- **Data listing**:
■ ■ ■
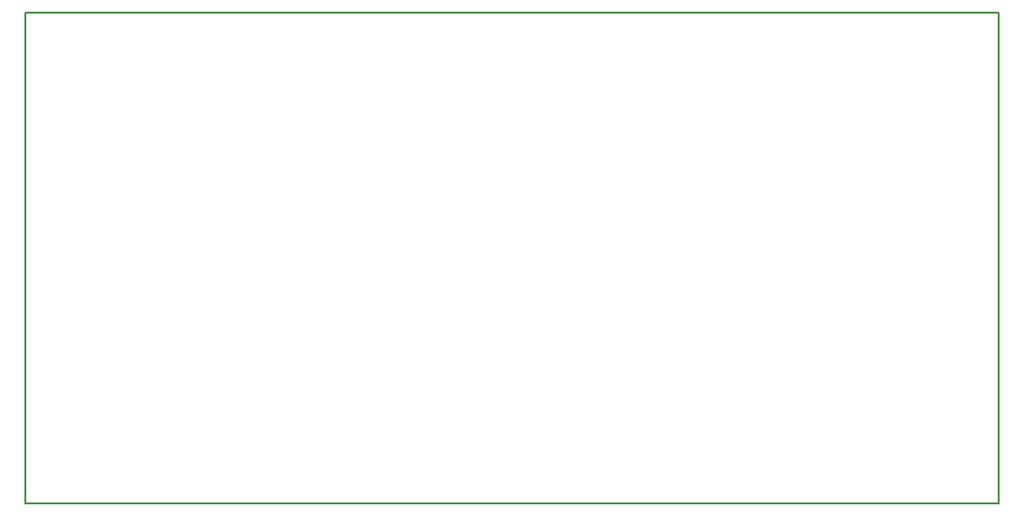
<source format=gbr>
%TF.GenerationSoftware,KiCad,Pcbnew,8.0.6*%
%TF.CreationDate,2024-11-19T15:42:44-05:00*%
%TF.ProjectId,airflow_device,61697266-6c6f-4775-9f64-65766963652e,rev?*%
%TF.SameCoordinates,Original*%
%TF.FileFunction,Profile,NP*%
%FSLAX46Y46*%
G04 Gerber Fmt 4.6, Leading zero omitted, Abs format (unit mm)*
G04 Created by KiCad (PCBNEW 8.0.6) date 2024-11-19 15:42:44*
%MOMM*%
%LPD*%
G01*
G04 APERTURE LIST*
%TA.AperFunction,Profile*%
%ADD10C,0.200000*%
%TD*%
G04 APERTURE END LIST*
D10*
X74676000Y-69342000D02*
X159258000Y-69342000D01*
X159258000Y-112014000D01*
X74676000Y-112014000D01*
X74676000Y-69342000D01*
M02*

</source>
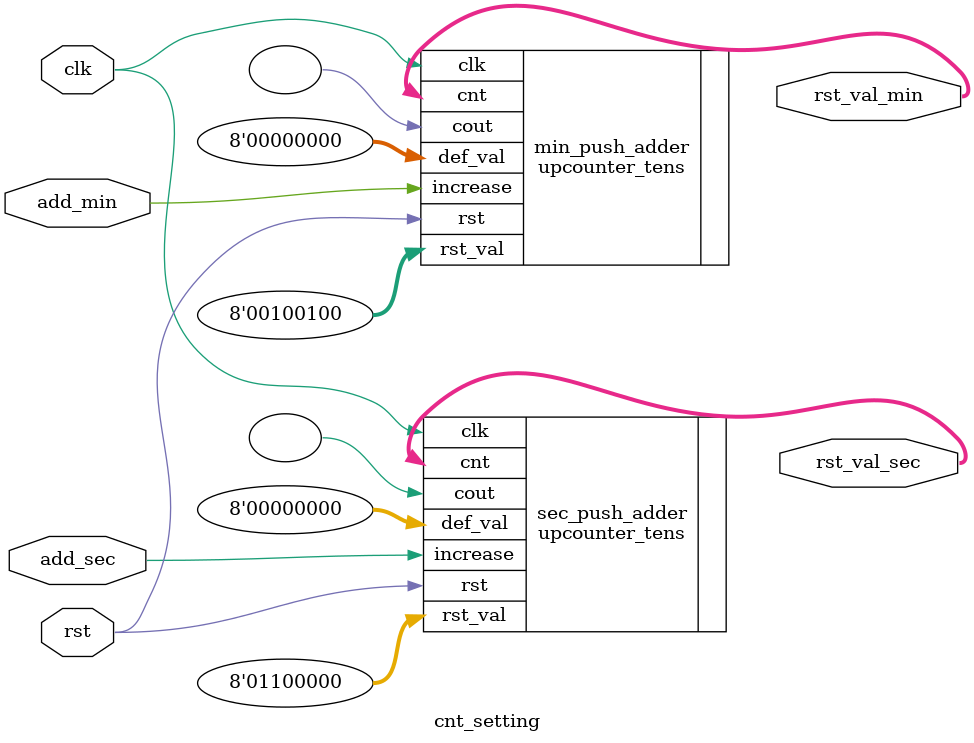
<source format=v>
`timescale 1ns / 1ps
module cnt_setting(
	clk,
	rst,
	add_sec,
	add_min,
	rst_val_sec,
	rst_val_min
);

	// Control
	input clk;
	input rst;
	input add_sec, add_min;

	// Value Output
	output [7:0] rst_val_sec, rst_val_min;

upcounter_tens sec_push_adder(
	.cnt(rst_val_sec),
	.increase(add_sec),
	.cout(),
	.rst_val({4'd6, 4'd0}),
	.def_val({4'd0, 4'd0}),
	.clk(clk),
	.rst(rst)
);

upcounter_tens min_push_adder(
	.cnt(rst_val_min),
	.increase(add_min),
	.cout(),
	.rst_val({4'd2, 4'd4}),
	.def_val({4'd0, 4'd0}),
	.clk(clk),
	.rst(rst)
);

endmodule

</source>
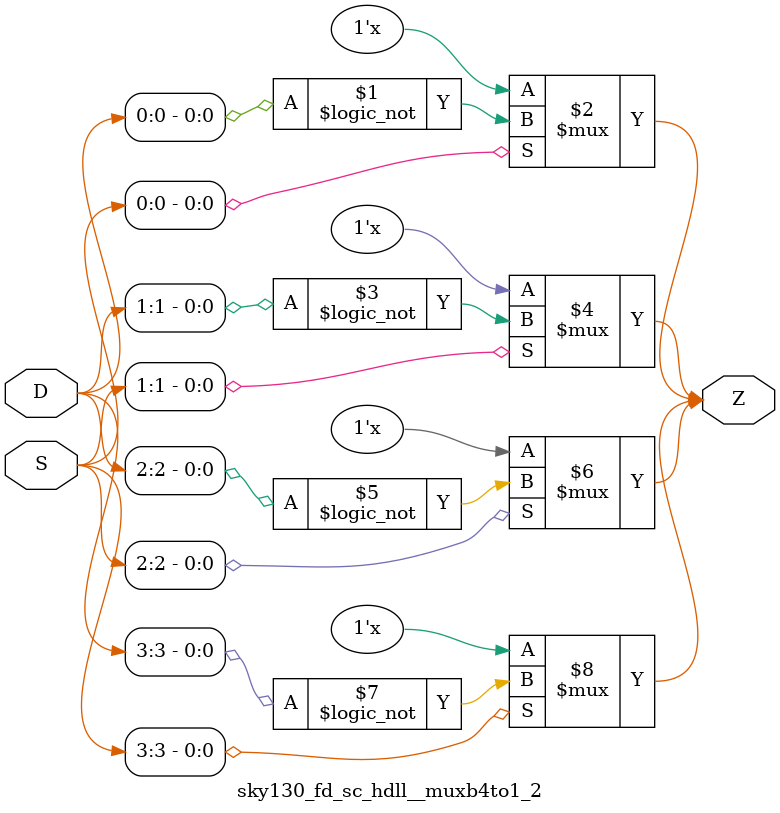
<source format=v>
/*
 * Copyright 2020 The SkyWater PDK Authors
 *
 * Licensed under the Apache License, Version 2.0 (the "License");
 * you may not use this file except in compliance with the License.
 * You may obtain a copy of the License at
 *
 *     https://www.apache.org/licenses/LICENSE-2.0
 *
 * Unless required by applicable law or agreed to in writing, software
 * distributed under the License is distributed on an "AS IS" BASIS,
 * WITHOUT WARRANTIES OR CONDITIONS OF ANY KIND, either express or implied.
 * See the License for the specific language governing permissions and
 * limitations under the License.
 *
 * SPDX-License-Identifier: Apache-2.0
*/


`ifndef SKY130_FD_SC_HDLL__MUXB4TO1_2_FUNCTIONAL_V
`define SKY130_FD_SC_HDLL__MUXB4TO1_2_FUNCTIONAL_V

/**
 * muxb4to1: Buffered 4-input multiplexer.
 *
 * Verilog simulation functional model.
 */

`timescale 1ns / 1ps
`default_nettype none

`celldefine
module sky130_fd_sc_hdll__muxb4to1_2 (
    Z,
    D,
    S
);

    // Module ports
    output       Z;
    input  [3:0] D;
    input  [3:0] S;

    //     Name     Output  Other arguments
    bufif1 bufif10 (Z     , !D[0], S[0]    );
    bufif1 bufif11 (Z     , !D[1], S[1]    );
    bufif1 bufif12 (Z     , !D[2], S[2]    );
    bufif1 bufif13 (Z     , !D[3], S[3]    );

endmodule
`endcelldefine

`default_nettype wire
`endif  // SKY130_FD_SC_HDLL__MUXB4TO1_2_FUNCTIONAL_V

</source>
■ ■ ■
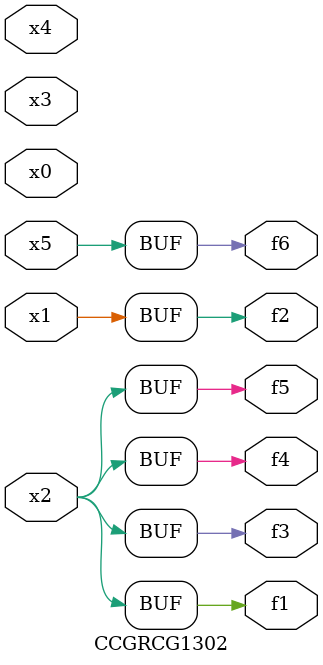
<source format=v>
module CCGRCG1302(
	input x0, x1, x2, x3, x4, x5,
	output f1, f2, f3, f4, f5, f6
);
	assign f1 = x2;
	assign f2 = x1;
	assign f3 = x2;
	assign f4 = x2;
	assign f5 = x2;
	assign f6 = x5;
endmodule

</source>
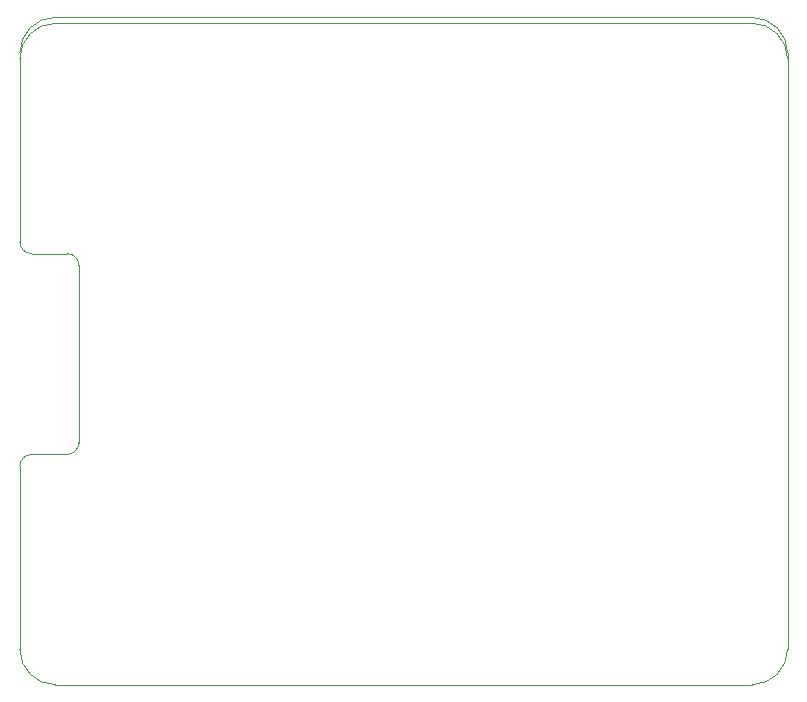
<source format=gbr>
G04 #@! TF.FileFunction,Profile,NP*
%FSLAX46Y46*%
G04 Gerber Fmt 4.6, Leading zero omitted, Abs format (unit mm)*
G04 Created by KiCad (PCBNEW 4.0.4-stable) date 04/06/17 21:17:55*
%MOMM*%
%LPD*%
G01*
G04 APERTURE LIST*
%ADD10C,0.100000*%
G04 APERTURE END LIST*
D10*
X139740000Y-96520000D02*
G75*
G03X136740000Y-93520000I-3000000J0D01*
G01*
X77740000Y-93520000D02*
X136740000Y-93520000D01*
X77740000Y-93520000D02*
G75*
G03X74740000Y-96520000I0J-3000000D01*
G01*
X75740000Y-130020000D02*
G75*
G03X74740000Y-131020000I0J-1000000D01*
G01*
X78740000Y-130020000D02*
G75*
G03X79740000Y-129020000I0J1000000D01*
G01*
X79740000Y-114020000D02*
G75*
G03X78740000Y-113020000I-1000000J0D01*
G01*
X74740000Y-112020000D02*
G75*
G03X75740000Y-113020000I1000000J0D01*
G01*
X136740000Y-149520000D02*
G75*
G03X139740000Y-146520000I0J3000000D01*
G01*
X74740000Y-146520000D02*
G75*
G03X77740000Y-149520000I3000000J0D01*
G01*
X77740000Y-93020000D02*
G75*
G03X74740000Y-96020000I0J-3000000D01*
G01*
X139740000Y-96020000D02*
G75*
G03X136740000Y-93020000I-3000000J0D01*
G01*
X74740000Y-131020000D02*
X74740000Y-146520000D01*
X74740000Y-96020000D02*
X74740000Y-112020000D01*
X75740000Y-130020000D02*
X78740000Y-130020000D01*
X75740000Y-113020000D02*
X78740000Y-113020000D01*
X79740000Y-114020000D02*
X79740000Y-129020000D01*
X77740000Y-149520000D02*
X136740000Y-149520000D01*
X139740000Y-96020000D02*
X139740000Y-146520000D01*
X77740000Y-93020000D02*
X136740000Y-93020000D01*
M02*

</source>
■ ■ ■
Here the job is to copy the stretch of records from the line containing "X159258000Y-112014000D01*" through the line containing "distributed under the", word for word. Leave every picture out.

X159258000Y-112014000D01*
X74676000Y-112014000D01*
X74676000Y-69342000D01*
M02*

</source>
<source format=v>
`timescale 1ns / 1ps
module cnt_setting(
	clk,
	rst,
	add_sec,
	add_min,
	rst_val_sec,
	rst_val_min
);

	// Control
	input clk;
	input rst;
	input add_sec, add_min;

	// Value Output
	output [7:0] rst_val_sec, rst_val_min;

upcounter_tens sec_push_adder(
	.cnt(rst_val_sec),
	.increase(add_sec),
	.cout(),
	.rst_val({4'd6, 4'd0}),
	.def_val({4'd0, 4'd0}),
	.clk(clk),
	.rst(rst)
);

upcounter_tens min_push_adder(
	.cnt(rst_val_min),
	.increase(add_min),
	.cout(),
	.rst_val({4'd2, 4'd4}),
	.def_val({4'd0, 4'd0}),
	.clk(clk),
	.rst(rst)
);

endmodule

</source>
<source format=v>
/*
 * Copyright 2020 The SkyWater PDK Authors
 *
 * Licensed under the Apache License, Version 2.0 (the "License");
 * you may not use this file except in compliance with the License.
 * You may obtain a copy of the License at
 *
 *     https://www.apache.org/licenses/LICENSE-2.0
 *
 * Unless required by applicable law or agreed to in writing, software
 * distributed under the License is distributed on an "AS IS" BASIS,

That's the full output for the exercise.